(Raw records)
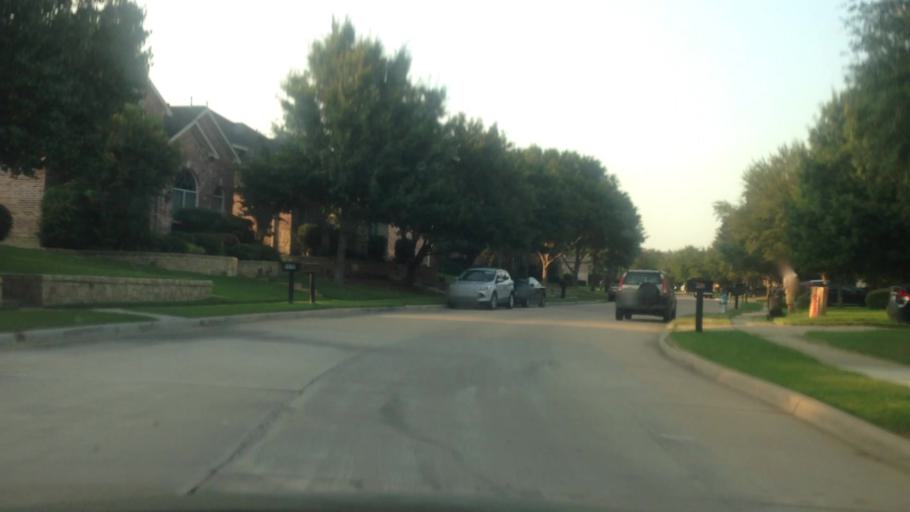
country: US
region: Texas
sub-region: Denton County
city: The Colony
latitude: 33.1246
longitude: -96.8683
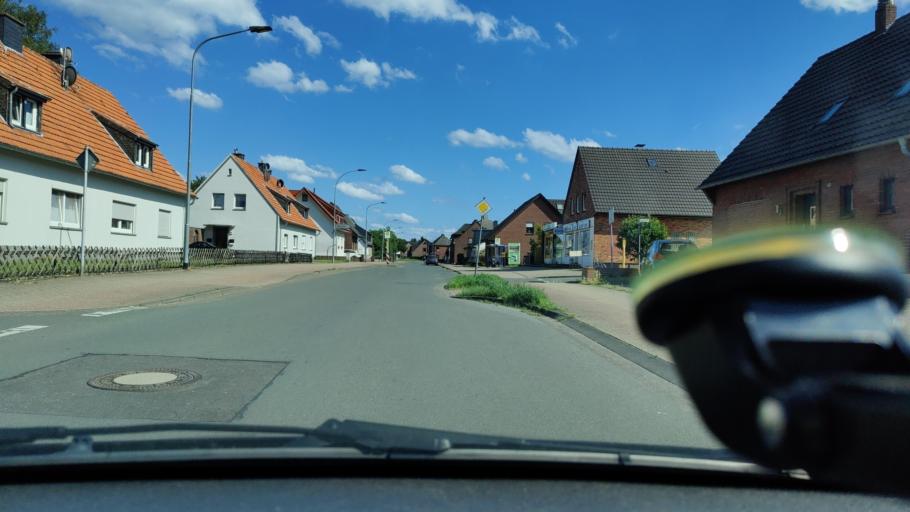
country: DE
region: North Rhine-Westphalia
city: Rheinberg
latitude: 51.5551
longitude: 6.5523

— Written instruction —
Reproduce every line of the records word for word, omitting the pictures.

— Problem solution —
country: US
region: Texas
sub-region: Denton County
city: The Colony
latitude: 33.1246
longitude: -96.8683
country: DE
region: North Rhine-Westphalia
city: Rheinberg
latitude: 51.5551
longitude: 6.5523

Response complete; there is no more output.